Homeowners’ Associations: What you need to know

With the high crime rate in South Africa, security has become a big determining factor when it comes to the decision to buy a home. For this reason home buyers are more frequently leaning towards purchasing homes that are within gated communities. Here, however you may be required to join a Homeowners’ Association (HOA). Moneybags journalist, Danielle Van Wyk, takes a look at HOA’s and what you need to know.

What is a Homeowners’ Association?

“Unlike a body corporate which manages a sectional title development, in a Homeowners’ Association, each member owns the house and the erf or plot on which the home is situated. Usually established by the residents within a community, an HOA is formed to ensure that the infrastructure of an area is maintained. Another major role of an HOA is ensuring the safety of those who live within the community,” says Adrian Goslett, regional director and CEO of RE/MAX of Southern Africa.

According to Goslett, the rules and regulations laid out by an HOA can address numerous aspects such as the colour that a homeowner is allowed to paint their home or whether pets are allowed on the premises. “The stipulations can be restrictive, which is why those who want to buy a home within a community that is governed by an HOA should ensure that the regulations don’t conflict with their lifestyle.”

It is important, however, to delve into the details of the rules and regulations, before you commit. Goslett further offers insight into aspects you should consider:

Are members required to pay a fee?

It is not uncommon for members of an HOA to pay a monthly premium or levy towards the association.

It’s important to go the extra mile and compare how the monthly fees match up against other similar developments in the surrounding suburbs.

“While doing their homework on the HOA, buyers should get the history of how much and how often the rates have increased over the last ten year period.
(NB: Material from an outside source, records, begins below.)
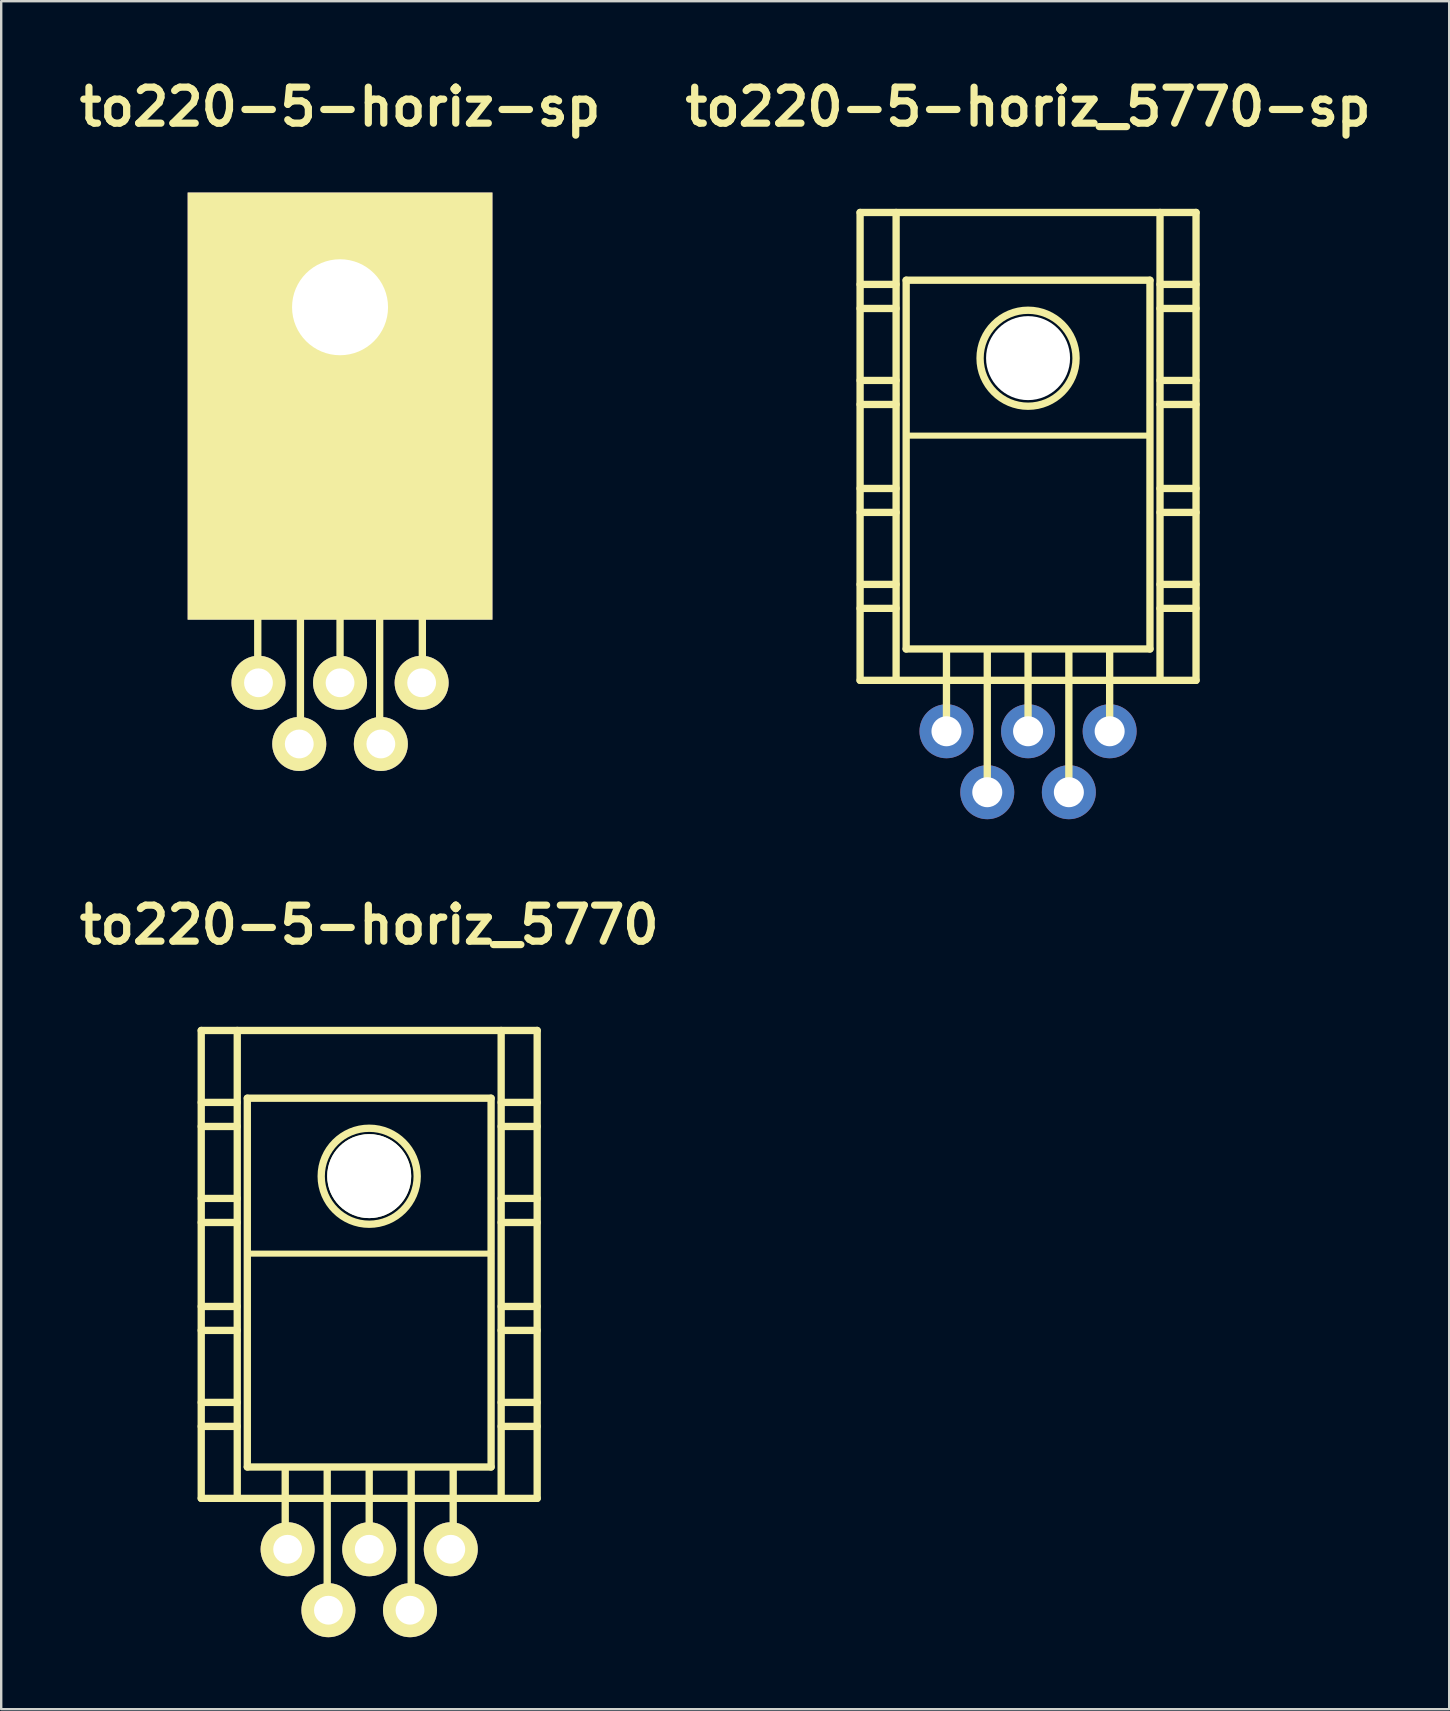
<source format=kicad_pcb>
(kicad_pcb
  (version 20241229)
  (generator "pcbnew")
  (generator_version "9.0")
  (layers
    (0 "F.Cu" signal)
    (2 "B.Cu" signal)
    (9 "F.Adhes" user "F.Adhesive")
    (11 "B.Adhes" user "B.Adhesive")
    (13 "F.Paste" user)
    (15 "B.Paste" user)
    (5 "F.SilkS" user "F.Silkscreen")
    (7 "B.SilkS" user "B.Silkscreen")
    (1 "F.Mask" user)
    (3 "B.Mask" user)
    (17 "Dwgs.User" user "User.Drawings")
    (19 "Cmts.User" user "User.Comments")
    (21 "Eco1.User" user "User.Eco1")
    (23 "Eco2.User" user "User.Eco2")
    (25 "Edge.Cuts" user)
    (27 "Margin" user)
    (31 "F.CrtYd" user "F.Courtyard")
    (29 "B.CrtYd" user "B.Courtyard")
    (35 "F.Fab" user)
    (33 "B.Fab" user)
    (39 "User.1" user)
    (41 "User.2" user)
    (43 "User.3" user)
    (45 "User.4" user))
  (footprint "to220-5-horiz_5770"
    (layer "F.Cu")
    (at 12.336 53.893)
    (property "Reference" "to220-5-horiz_5770" (at 0 -18.4 0) (layer "F.SilkS") (effects (font (size 1.5 1.5) (thickness 0.3))))
    (attr through_hole)
    (fp_line (start -7 -14) (end -7 5.499) (stroke (width 0.305) (type solid)) (layer "F.SilkS"))
    (fp_line (start -7 -11.001) (end -5.499 -11.001) (stroke (width 0.305) (type solid)) (layer "F.SilkS"))
    (fp_line (start -7 -10) (end -5.499 -10) (stroke (width 0.305) (type solid)) (layer "F.SilkS"))
    (fp_line (start -7 -7) (end -5.499 -7) (stroke (width 0.305) (type solid)) (layer "F.SilkS"))
    (fp_line (start -7 -5.999) (end -5.499 -5.999) (stroke (width 0.305) (type solid)) (layer "F.SilkS"))
    (fp_line (start -7 -2.499) (end -5.499 -2.499) (stroke (width 0.305) (type solid)) (layer "F.SilkS"))
    (fp_line (start -7 -1.501) (end -5.499 -1.501) (stroke (width 0.305) (type solid)) (layer "F.SilkS"))
    (fp_line (start -7 1.501) (end -5.499 1.501) (stroke (width 0.305) (type solid)) (layer "F.SilkS"))
    (fp_line (start -7 2.499) (end -5.499 2.499) (stroke (width 0.305) (type solid)) (layer "F.SilkS"))
    (fp_line (start -7 5.499) (end 7 5.499) (stroke (width 0.305) (type solid)) (layer "F.SilkS"))
    (fp_line (start -5.499 5.499) (end -5.499 -14) (stroke (width 0.305) (type solid)) (layer "F.SilkS"))
    (fp_line (start -5.08 -11.176) (end -5.08 4.191) (stroke (width 0.305) (type solid)) (layer "F.SilkS"))
    (fp_line (start -5.08 4.191) (end 5.08 4.191) (stroke (width 0.305) (type solid)) (layer "F.SilkS"))
    (fp_line (start -3.5 7.75) (end -3.5 4.249) (stroke (width 0.305) (type solid)) (layer "F.SilkS"))
    (fp_line (start -1.75 10.249) (end -1.75 4.249) (stroke (width 0.305) (type solid)) (layer "F.SilkS"))
    (fp_line (start 0 7.75) (end 0 4.249) (stroke (width 0.305) (type solid)) (layer "F.SilkS"))
    (fp_line (start 1.75 10.249) (end 1.75 4.249) (stroke (width 0.305) (type solid)) (layer "F.SilkS"))
    (fp_line (start 3.5 7.75) (end 3.5 4.249) (stroke (width 0.305) (type solid)) (layer "F.SilkS"))
    (fp_line (start 5.08 -11.176) (end -5.08 -11.176) (stroke (width 0.305) (type solid)) (layer "F.SilkS"))
    (fp_line (start 5.08 -4.699) (end -5.08 -4.699) (stroke (width 0.254) (type solid)) (layer "F.SilkS"))
    (fp_line (start 5.08 4.191) (end 5.08 -11.176) (stroke (width 0.305) (type solid)) (layer "F.SilkS"))
    (fp_line (start 5.499 -14) (end 5.499 5.499) (stroke (width 0.305) (type solid)) (layer "F.SilkS"))
    (fp_line (start 5.499 -11.001) (end 7 -11.001) (stroke (width 0.305) (type solid)) (layer "F.SilkS"))
    (fp_line (start 5.499 -10) (end 7 -10) (stroke (width 0.305) (type solid)) (layer "F.SilkS"))
    (fp_line (start 5.499 -7) (end 7 -7) (stroke (width 0.305) (type solid)) (layer "F.SilkS"))
    (fp_line (start 5.499 -5.999) (end 7 -5.999) (stroke (width 0.305) (type solid)) (layer "F.SilkS"))
    (fp_line (start 5.499 -2.499) (end 7 -2.499) (stroke (width 0.305) (type solid)) (layer "F.SilkS"))
    (fp_line (start 5.499 -1.501) (end 7 -1.501) (stroke (width 0.305) (type solid)) (layer "F.SilkS"))
    (fp_line (start 5.499 1.501) (end 7 1.501) (stroke (width 0.305) (type solid)) (layer "F.SilkS"))
    (fp_line (start 5.499 2.499) (end 7 2.499) (stroke (width 0.305) (type solid)) (layer "F.SilkS"))
    (fp_line (start 7 -14) (end -7 -14) (stroke (width 0.305) (type solid)) (layer "F.SilkS"))
    (fp_line (start 7 5.499) (end 7 -14) (stroke (width 0.305) (type solid)) (layer "F.SilkS"))
    (fp_circle (center 0 -7.925) (end -1.999 -8.001) (stroke (width 0.305) (type solid)) (fill no) (layer "F.SilkS"))
    (pad "" np_thru_hole circle (at 0 -7.93) (size 3.5 3.5) (drill 3.5) (layers "*.Cu" "*.Mask" "F.SilkS"))
    (pad "1" thru_hole circle (at 3.4 7.62) (size 2.25 2.25) (drill 1.2) (layers "*.Cu" "*.Mask" "F.SilkS"))
    (pad "2" thru_hole circle (at 1.7 10.16) (size 2.25 2.25) (drill 1.2) (layers "*.Cu" "*.Mask" "F.SilkS"))
    (pad "3" thru_hole circle (at 0 7.62) (size 2.25 2.25) (drill 1.2) (layers "*.Cu" "*.Mask" "F.SilkS"))
    (pad "4" thru_hole circle (at -1.7 10.16) (size 2.25 2.25) (drill 1.2) (layers "*.Cu" "*.Mask" "F.SilkS"))
    (pad "5" thru_hole circle (at -3.4 7.62) (size 2.25 2.25) (drill 1.2) (layers "*.Cu" "*.Mask" "F.SilkS")))
  (footprint "to220-5-horiz-sp"
    (layer "F.Cu")
    (at 11.121 17.404)
    (property "Reference" "to220-5-horiz-sp" (at 0 -16 0) (layer "F.SilkS") (effects (font (size 1.5 1.5) (thickness 0.3))))
    (attr through_hole)
    (fp_line (start -5.08 -10.922) (end -5.08 4.445) (stroke (width 0.305) (type solid)) (layer "F.SilkS"))
    (fp_line (start -5.08 4.445) (end 5.08 4.445) (stroke (width 0.305) (type solid)) (layer "F.SilkS"))
    (fp_line (start -3.429 8.001) (end -3.429 4.445) (stroke (width 0.305) (type solid)) (layer "F.SilkS"))
    (fp_line (start -1.651 10.541) (end -1.651 4.445) (stroke (width 0.305) (type solid)) (layer "F.SilkS"))
    (fp_line (start 0 8.001) (end 0 4.445) (stroke (width 0.305) (type solid)) (layer "F.SilkS"))
    (fp_line (start 1.651 10.541) (end 1.651 4.445) (stroke (width 0.305) (type solid)) (layer "F.SilkS"))
    (fp_line (start 3.429 8.001) (end 3.429 4.445) (stroke (width 0.305) (type solid)) (layer "F.SilkS"))
    (fp_line (start 5.08 -10.922) (end -5.08 -10.922) (stroke (width 0.305) (type solid)) (layer "F.SilkS"))
    (fp_line (start 5.08 -4.445) (end -5.08 -4.445) (stroke (width 0.254) (type solid)) (layer "F.SilkS"))
    (fp_line (start 5.08 4.445) (end 5.08 -10.922) (stroke (width 0.305) (type solid)) (layer "F.SilkS"))
    (pad "1" thru_hole circle (at -3.4 8) (size 2.25 2.25) (drill 1.2) (layers "*.Cu" "*.Mask" "F.SilkS"))
    (pad "2" thru_hole circle (at -1.7 10.55) (size 2.25 2.25) (drill 1.2) (layers "*.Cu" "*.Mask" "F.SilkS"))
    (pad "3" thru_hole circle (at 0 8) (size 2.25 2.25) (drill 1.2) (layers "*.Cu" "*.Mask" "F.SilkS"))
    (pad "4" thru_hole circle (at 1.7 10.55) (size 2.25 2.25) (drill 1.2) (layers "*.Cu" "*.Mask" "F.SilkS"))
    (pad "5" thru_hole circle (at 3.4 8) (size 2.25 2.25) (drill 1.2) (layers "*.Cu" "*.Mask" "F.SilkS"))
    (pad "6" thru_hole rect (at 0 -7.65) (size 12.7 17.8) (drill 4 (offset 0 4.12)) (layers "F.Cu" "F.Mask" "F.SilkS")))
  (footprint "to220-5-horiz_5770-sp"
    (layer "F.Cu")
    (at 39.793 19.804)
    (property "Reference" "to220-5-horiz_5770-sp" (at 0 -18.4 0) (layer "F.SilkS") (effects (font (size 1.5 1.5) (thickness 0.3))))
    (attr through_hole)
    (fp_line (start -7 -14) (end -7 5.499) (stroke (width 0.305) (type solid)) (layer "F.SilkS"))
    (fp_line (start -7 -11.001) (end -5.499 -11.001) (stroke (width 0.305) (type solid)) (layer "F.SilkS"))
    (fp_line (start -7 -10) (end -5.499 -10) (stroke (width 0.305) (type solid)) (layer "F.SilkS"))
    (fp_line (start -7 -7) (end -5.499 -7) (stroke (width 0.305) (type solid)) (layer "F.SilkS"))
    (fp_line (start -7 -5.999) (end -5.499 -5.999) (stroke (width 0.305) (type solid)) (layer "F.SilkS"))
    (fp_line (start -7 -2.499) (end -5.499 -2.499) (stroke (width 0.305) (type solid)) (layer "F.SilkS"))
    (fp_line (start -7 -1.501) (end -5.499 -1.501) (stroke (width 0.305) (type solid)) (layer "F.SilkS"))
    (fp_line (start -7 1.501) (end -5.499 1.501) (stroke (width 0.305) (type solid)) (layer "F.SilkS"))
    (fp_line (start -7 2.499) (end -5.499 2.499) (stroke (width 0.305) (type solid)) (layer "F.SilkS"))
    (fp_line (start -7 5.499) (end 7 5.499) (stroke (width 0.305) (type solid)) (layer "F.SilkS"))
    (fp_line (start -5.499 5.499) (end -5.499 -14) (stroke (width 0.305) (type solid)) (layer "F.SilkS"))
    (fp_line (start -5.08 -11.176) (end -5.08 4.191) (stroke (width 0.305) (type solid)) (layer "F.SilkS"))
    (fp_line (start -5.08 4.191) (end 5.08 4.191) (stroke (width 0.305) (type solid)) (layer "F.SilkS"))
    (fp_line (start -3.4 7.75) (end -3.4 4.249) (stroke (width 0.305) (type solid)) (layer "F.SilkS"))
    (fp_line (start -1.7 10.249) (end -1.7 4.249) (stroke (width 0.305) (type solid)) (layer "F.SilkS"))
    (fp_line (start 0 7.75) (end 0 4.249) (stroke (width 0.305) (type solid)) (layer "F.SilkS"))
    (fp_line (start 1.7 10.249) (end 1.7 4.249) (stroke (width 0.305) (type solid)) (layer "F.SilkS"))
    (fp_line (start 3.4 7.75) (end 3.4 4.249) (stroke (width 0.305) (type solid)) (layer "F.SilkS"))
    (fp_line (start 5.08 -11.176) (end -5.08 -11.176) (stroke (width 0.305) (type solid)) (layer "F.SilkS"))
    (fp_line (start 5.08 -4.699) (end -5.08 -4.699) (stroke (width 0.254) (type solid)) (layer "F.SilkS"))
    (fp_line (start 5.08 4.191) (end 5.08 -11.176) (stroke (width 0.305) (type solid)) (layer "F.SilkS"))
    (fp_line (start 5.499 -14) (end 5.499 5.499) (stroke (width 0.305) (type solid)) (layer "F.SilkS"))
    (fp_line (start 5.499 -11.001) (end 7 -11.001) (stroke (width 0.305) (type solid)) (layer "F.SilkS"))
    (fp_line (start 5.499 -10) (end 7 -10) (stroke (width 0.305) (type solid)) (layer "F.SilkS"))
    (fp_line (start 5.499 -7) (end 7 -7) (stroke (width 0.305) (type solid)) (layer "F.SilkS"))
    (fp_line (start 5.499 -5.999) (end 7 -5.999) (stroke (width 0.305) (type solid)) (layer "F.SilkS"))
    (fp_line (start 5.499 -2.499) (end 7 -2.499) (stroke (width 0.305) (type solid)) (layer "F.SilkS"))
    (fp_line (start 5.499 -1.501) (end 7 -1.501) (stroke (width 0.305) (type solid)) (layer "F.SilkS"))
    (fp_line (start 5.499 1.501) (end 7 1.501) (stroke (width 0.305) (type solid)) (layer "F.SilkS"))
    (fp_line (start 5.499 2.499) (end 7 2.499) (stroke (width 0.305) (type solid)) (layer "F.SilkS"))
    (fp_line (start 7 -14) (end -7 -14) (stroke (width 0.305) (type solid)) (layer "F.SilkS"))
    (fp_line (start 7 5.499) (end 7 -14) (stroke (width 0.305) (type solid)) (layer "F.SilkS"))
    (fp_circle (center 0 -7.925) (end -1.999 -8.001) (stroke (width 0.305) (type solid)) (fill no) (layer "F.SilkS"))
    (pad "" np_thru_hole circle (at 0 -7.93) (size 3.5 3.5) (drill 3.5) (layers "*.Cu" "*.Mask"))
    (pad "1" thru_hole circle (at -3.4 7.62) (size 2.25 2.25) (drill 1.25) (layers "*.Cu" "*.Mask"))
    (pad "2" thru_hole circle (at -1.7 10.16) (size 2.25 2.25) (drill 1.25) (layers "*.Cu" "*.Mask"))
    (pad "3" thru_hole circle (at 0 7.62) (size 2.25 2.25) (drill 1.25) (layers "*.Cu" "*.Mask"))
    (pad "4" thru_hole circle (at 1.7 10.16) (size 2.25 2.25) (drill 1.25) (layers "*.Cu" "*.Mask"))
    (pad "5" thru_hole circle (at 3.4 7.62) (size 2.25 2.25) (drill 1.25) (layers "*.Cu" "*.Mask")))
  (gr_rect
    (start -3 -3)
    (end 57.343 68.178)
    (stroke (width 0.1) (type default))
    (fill no)
    (layer "Edge.Cuts")))
</source>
Looking at the past will provide a window into what to expect in the future. Another important aspect to enquire about is whether any additional fees have been charged to homeowners when the HOA lacks the reserves to cover a big project,” Goslett highlights.

What are the estate’s priorities?

To gain insight into the community, you may want to read the minutes of the last few HOA Annual General Meetings. “This will give potential homeowners a clear idea of the community’s priorities and what issues and topics keep rearing their heads,” Goslett states.

Make sure you note the fine print

“Don’t neglect any aspect of the document and read through all regulations, restrictions and conditions before committing to buying the home. It will take some time to read the documentation in its entirety, but it is better to do it beforehand than move in and find out that you are unable to park a second car outside the property or store a caravan in the garden. Rather know up front, than be caught unaware with little recourse,” advises Goslett.

Are there penalties for not adhering to the rules?

It is important to know what the consequences are if the rules are broken or not adhered to. It is essential for buyers to be aware of the penalties for non-compliance.

“Before purchasing any property, governed by an HOA or not, it is vital that the buyer understands all aspects of the purchase and knows what they are getting themselves into. Having a clear idea of the regulations and rules an HOA has in place will provide some insight when choosing to buy a home to in a particular estate,” concludes Goslett.

According to the Institute of Estate Agents of South Africa (IEASA) the new Consumer Protection Act will not give homeowners in residential estates unlimited rights to do as they please without regard to the management and conduct rules of their HOA’s.

“It is also important to note that HOAs are not voluntary or informal bodies run by a handful of owners having fun and making up rules as they go along. Most HOAs are registered Section 21 companies of which every homeowner in that particular estate is automatically a member, and thus has a very clear say in what rules are made and how the estate is run,” adds Jeff Gilmour, president of the Association of Residential Communities (ARC).